On 2020-05-16 21:35, Phil Endecott via Boost wrote:
Phil Endecott wrote: Andrey Semashev
wrote: * PTHREAD_MUTEX_ROBUST might be part of the solution. That seems to require the non-crashed process to do clean up, i.e. we would need to record whether the crashed process were reading or writing and react appropriately.
You can't do that reliably because the crashed process could have crashed between locking the mutex and indicating its intentions.
I don't follow. Say I have a bool in the mutex called being_written. It's initially false, the read lock doesn't touch it, and the write lock does:
lock() { m.lock(); being_written = true; memory_barrier(); } unlock() { memory_barrier(); being_written = false; m.unlock(); }
If the process crashes between locking and setting being_written, then the process doing the cleanup will see being_written = false, and that's OK because the crasher hadn't actually written anything.
What if the writer crashes in unlock(), between being_written = false and m.unlock()?
Regarding blocking signals, I agree this is not really something that should be part of the interprocess synchronisation primitives, but I do think that a modern wrapper around the ancient C signals API would be good to have.
I agree, although given that there are many different ways to handle signals, I have a hard time imagining what such a wrapper would look like.

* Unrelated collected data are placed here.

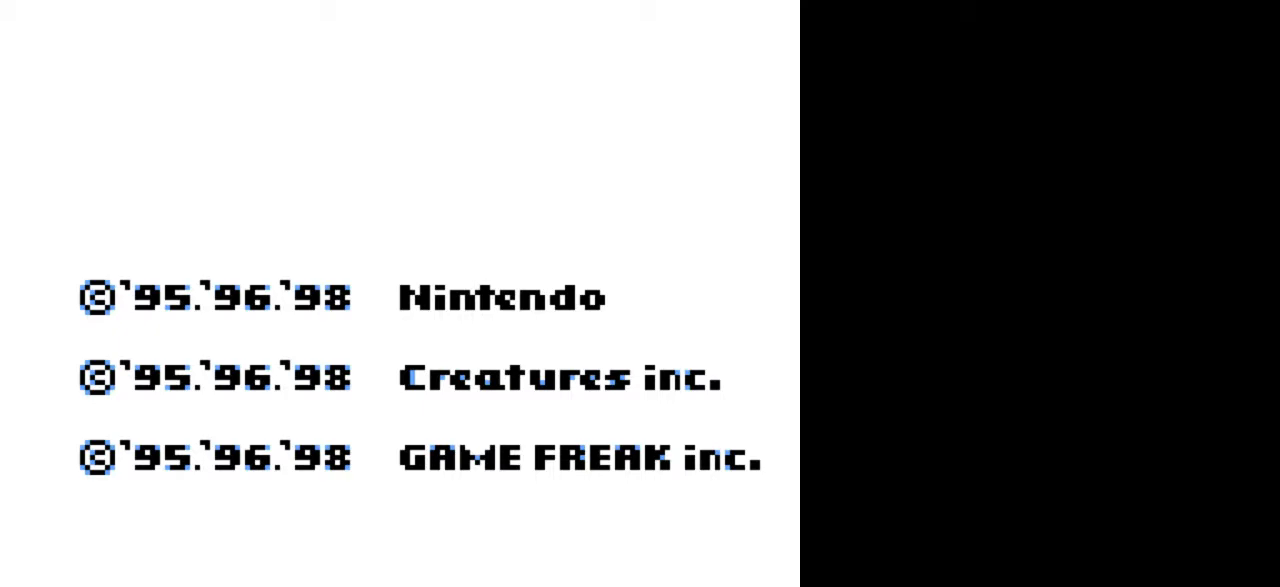
{"buttons": ["B", "DPAD_UP", "SELECT"], "events": []}
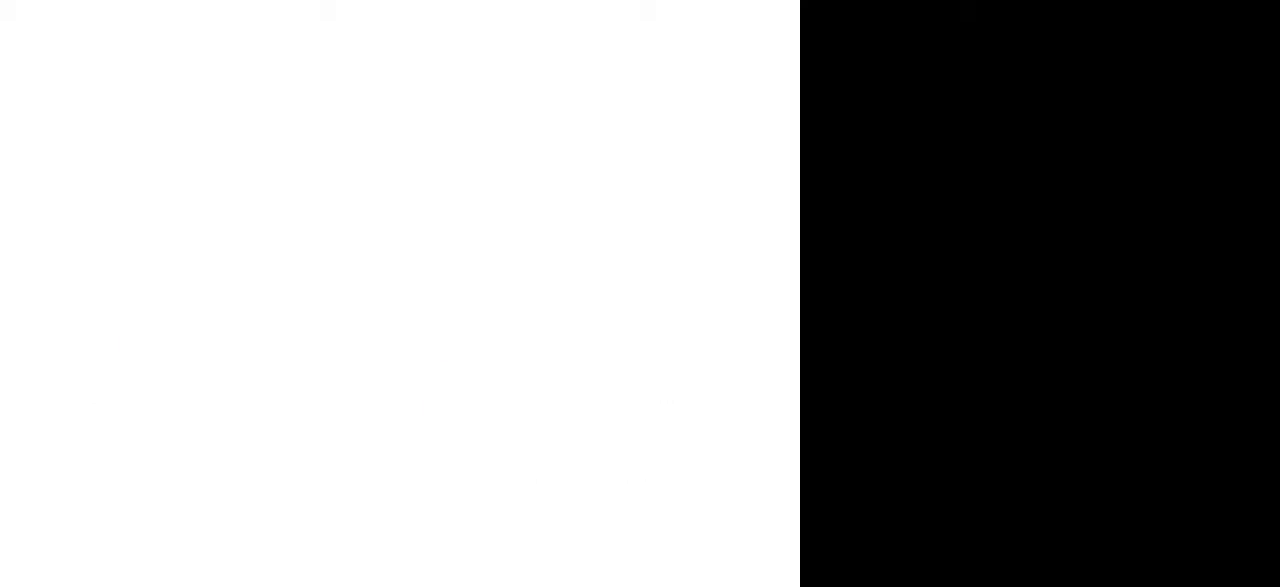
{"buttons": ["B", "DPAD_UP", "SELECT"], "events": []}
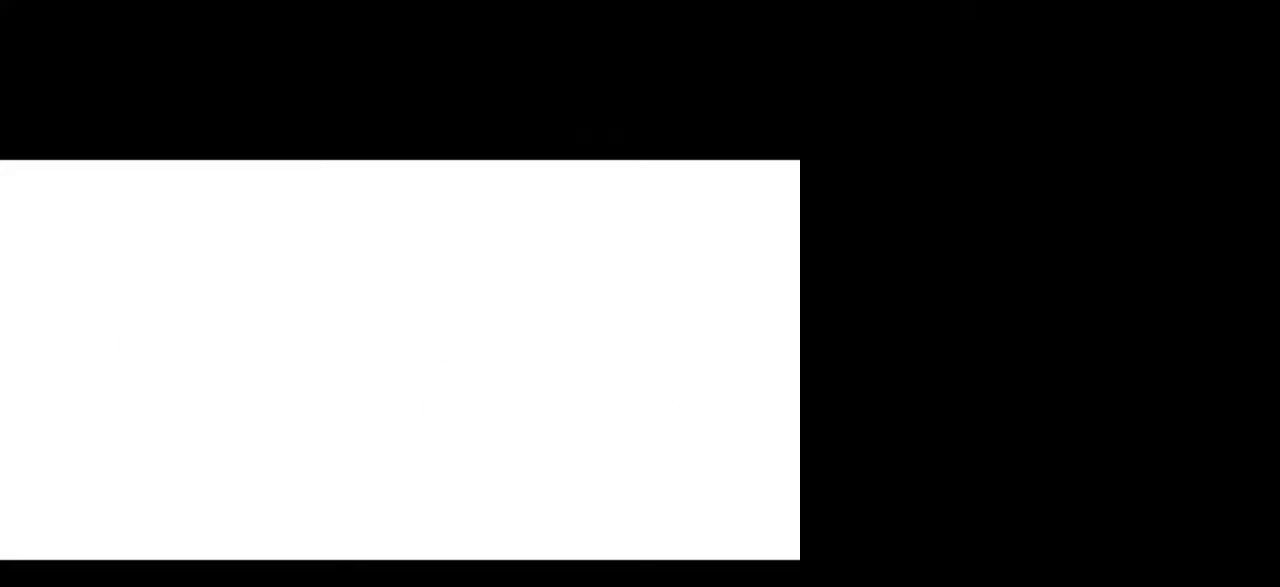
{"buttons": ["B", "DPAD_UP", "SELECT"], "events": []}
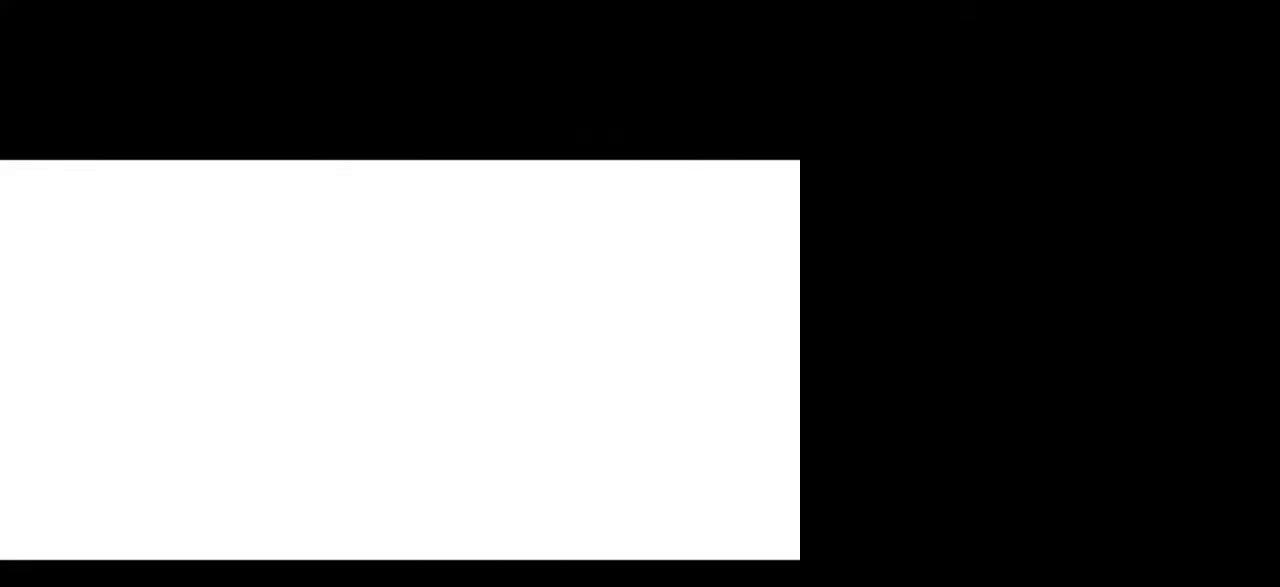
{"buttons": ["B", "DPAD_UP", "SELECT"], "events": []}
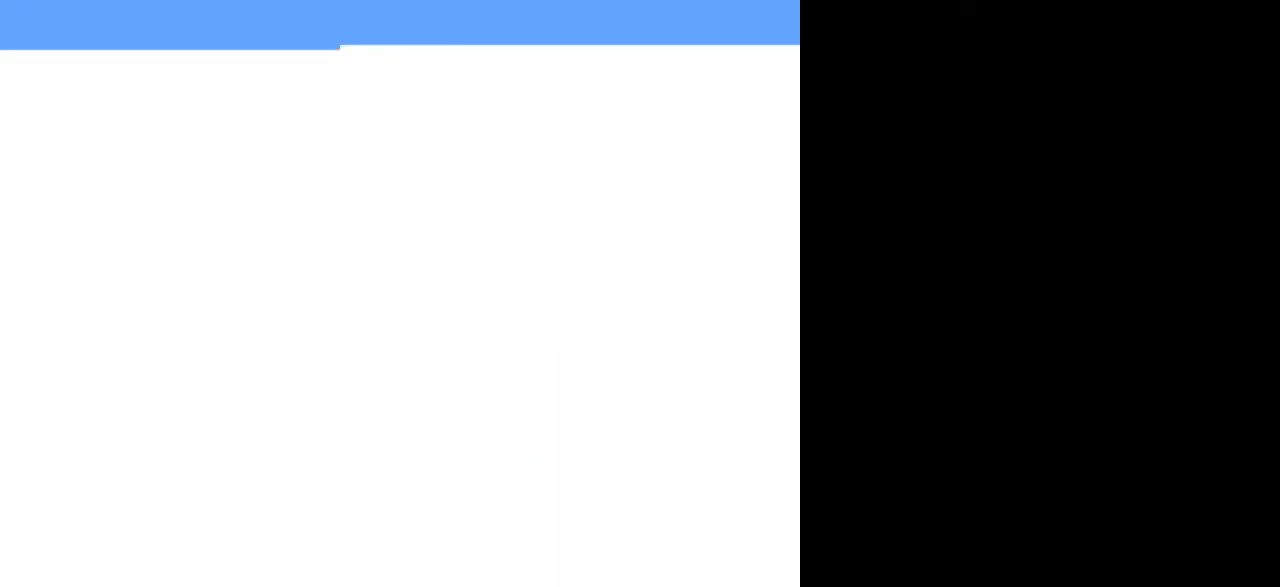
{"buttons": ["START"], "events": [[17, "DPAD_UP", "up"], [17, "SELECT", "up"], [50, "B", "up"], [450, "START", "down"]]}
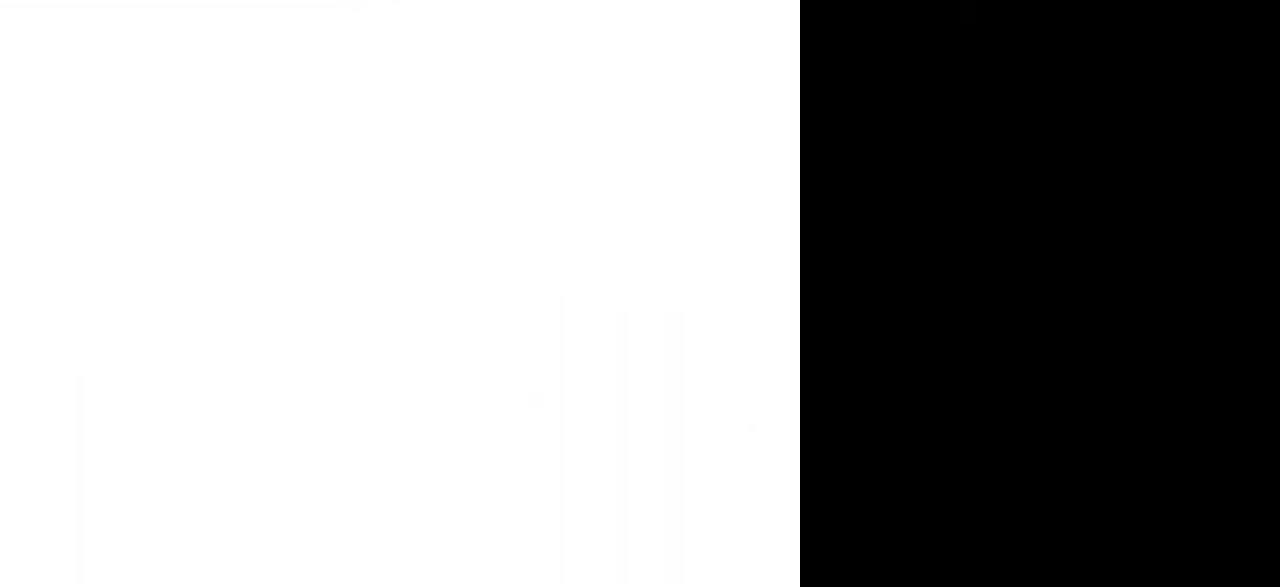
{"buttons": ["START"], "events": []}
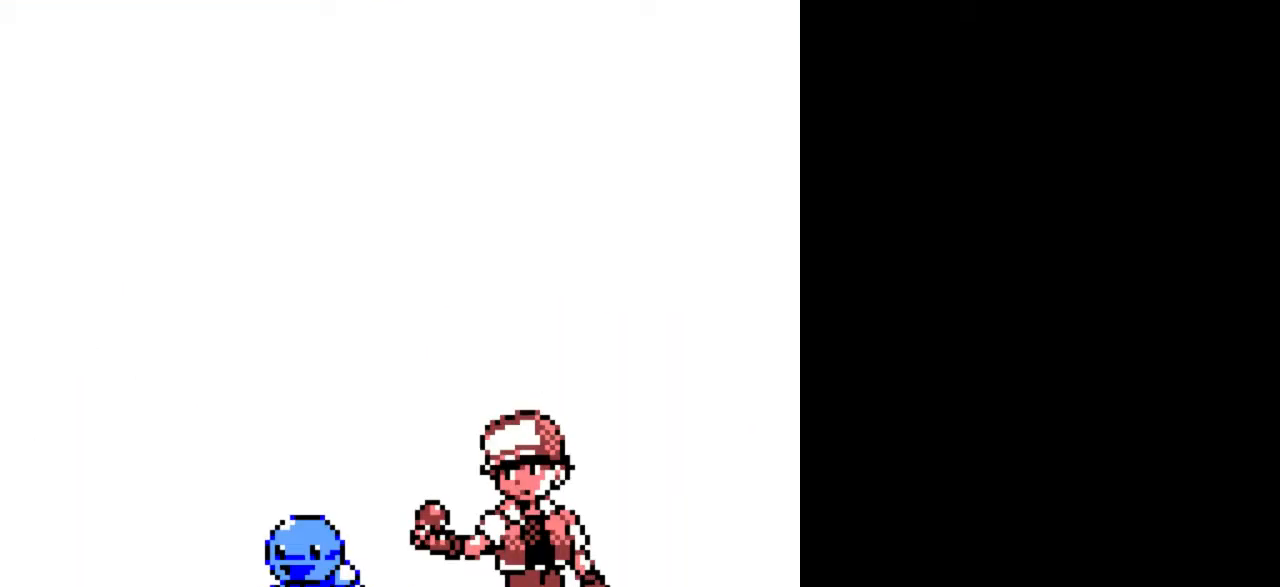
{"buttons": ["START"], "events": []}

If you need a condition variable-like behavior, in a robust way, I think your best bet is to use futexes directly.
Yes, that is the conclusion that I've also come to - but it is probably a very difficult problem. Note that robust mutexes use futexes rather differently from regular mutexes, and there is kernel involvement at process termination (see man get_robust_list). A robust condition variable would have to do something similar.
Yes, given that the robust list is an internal interface between the kernel and libc, you basically have to implement your own mechanism, which may not be absolutely equivalent to the real robust mutexes. For example, in a pseudo_robust_mutex::lock you could use a timed wait on the internal futex, and on timeout check if the mutex owner pid exists. You may have other ways of detecting and handling abandoned locks depending on your application architecture. Condition variable could be implemented without the internal mutex (i.e. it would only have one internal futex), if you have a guarantee that the associated external mutex is always locked when the condition variable methods are called.